Vader Systems claims that its MK1 faster and cheaper than conventional metal printers

 A small, family-run business has come up with a metal printer that it thinks will transform manufacturing.

The MK1 metal printer works by melting aluminum into a molten form, and then using a magnetic field to eject droplets of the substance onto a moving plate, which maneuvers around to create the desired 3D shape. That differs from other metal printers, which lay down a layer of powdered metal and melt it with a laser or electron beam, a process called powder bed fusion.
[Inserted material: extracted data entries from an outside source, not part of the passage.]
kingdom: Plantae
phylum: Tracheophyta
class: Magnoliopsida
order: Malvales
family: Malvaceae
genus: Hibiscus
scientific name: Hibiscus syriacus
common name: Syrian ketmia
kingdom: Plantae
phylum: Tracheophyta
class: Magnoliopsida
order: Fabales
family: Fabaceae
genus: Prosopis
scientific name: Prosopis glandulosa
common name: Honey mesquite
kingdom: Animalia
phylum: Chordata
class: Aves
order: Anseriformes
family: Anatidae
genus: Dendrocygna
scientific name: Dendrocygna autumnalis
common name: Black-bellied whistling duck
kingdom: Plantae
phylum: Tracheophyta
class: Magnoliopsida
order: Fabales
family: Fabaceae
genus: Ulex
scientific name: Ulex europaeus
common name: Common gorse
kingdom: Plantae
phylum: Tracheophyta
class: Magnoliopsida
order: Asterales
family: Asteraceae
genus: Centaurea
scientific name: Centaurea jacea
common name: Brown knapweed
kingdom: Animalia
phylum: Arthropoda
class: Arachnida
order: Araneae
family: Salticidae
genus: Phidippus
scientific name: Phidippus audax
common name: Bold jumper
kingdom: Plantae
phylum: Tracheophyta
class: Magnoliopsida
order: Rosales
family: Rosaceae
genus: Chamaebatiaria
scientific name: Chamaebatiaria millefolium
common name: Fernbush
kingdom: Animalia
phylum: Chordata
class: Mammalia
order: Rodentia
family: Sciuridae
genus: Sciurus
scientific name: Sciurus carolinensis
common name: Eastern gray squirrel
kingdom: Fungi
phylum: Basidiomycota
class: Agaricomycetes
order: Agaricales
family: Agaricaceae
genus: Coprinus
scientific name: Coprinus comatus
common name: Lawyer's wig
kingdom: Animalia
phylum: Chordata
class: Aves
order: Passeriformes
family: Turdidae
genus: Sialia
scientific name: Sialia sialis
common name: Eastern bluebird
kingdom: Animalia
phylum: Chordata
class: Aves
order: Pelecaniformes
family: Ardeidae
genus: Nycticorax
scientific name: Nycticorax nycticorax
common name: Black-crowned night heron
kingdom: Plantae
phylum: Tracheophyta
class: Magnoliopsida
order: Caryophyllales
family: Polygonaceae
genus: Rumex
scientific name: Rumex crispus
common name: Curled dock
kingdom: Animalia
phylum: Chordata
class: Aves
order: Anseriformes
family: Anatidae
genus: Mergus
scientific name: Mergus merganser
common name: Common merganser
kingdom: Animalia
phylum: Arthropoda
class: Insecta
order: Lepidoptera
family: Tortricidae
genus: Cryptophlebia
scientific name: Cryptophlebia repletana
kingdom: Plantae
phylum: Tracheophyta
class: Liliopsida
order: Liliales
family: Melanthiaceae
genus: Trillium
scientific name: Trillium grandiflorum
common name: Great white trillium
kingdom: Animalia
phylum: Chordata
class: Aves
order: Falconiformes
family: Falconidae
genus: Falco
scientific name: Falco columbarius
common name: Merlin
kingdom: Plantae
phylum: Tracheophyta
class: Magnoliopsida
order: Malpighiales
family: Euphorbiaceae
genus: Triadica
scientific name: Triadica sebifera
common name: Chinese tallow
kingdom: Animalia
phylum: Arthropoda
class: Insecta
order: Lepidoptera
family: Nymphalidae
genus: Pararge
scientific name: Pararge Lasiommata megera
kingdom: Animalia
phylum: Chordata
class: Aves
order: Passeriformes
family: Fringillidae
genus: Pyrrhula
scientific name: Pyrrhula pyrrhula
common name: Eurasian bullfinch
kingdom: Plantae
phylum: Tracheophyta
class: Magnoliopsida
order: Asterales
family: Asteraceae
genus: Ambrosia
In this process, there's a chance that some particles of the powder do not get melted, creating weak spots.

Zack Vader is the CTO and co-founder of Vader Systems and says he came up with the idea of making a metal printer after he failed to find a company that was capable of printing a microturbine generator he needed for a project. So with the help of his father, Scott, and alma mater, the University at Buffalo, he set out to build his own.

On its website, Vader Systems claims that the MK1 is twice as fast as conventional metal printers and can operate at 90 percent of the cost. The machine has already garnered some attention, with one automotive parts maker expressing an interest in eventually buying at least 50 of them, according to the university.

In the future, the MK1 could also be used to print out custom surgical devices for hospitals as well as a number of complex parts.  

"I can see at this stage that it can complement traditional metal printing, but later, maybe 10 years later, it can dominate the metal printing market because it can print better quality, cheaper, and faster," says Chi Zhou, an assistant professor at University at Buffalo and 3-D printing expert. 

The Vaders are currently developing a new model of their metal printer, the MK2. It will have 10 printing heads and produce parts 30 times faster than the original model. The MK2 is expected to come out in 2018.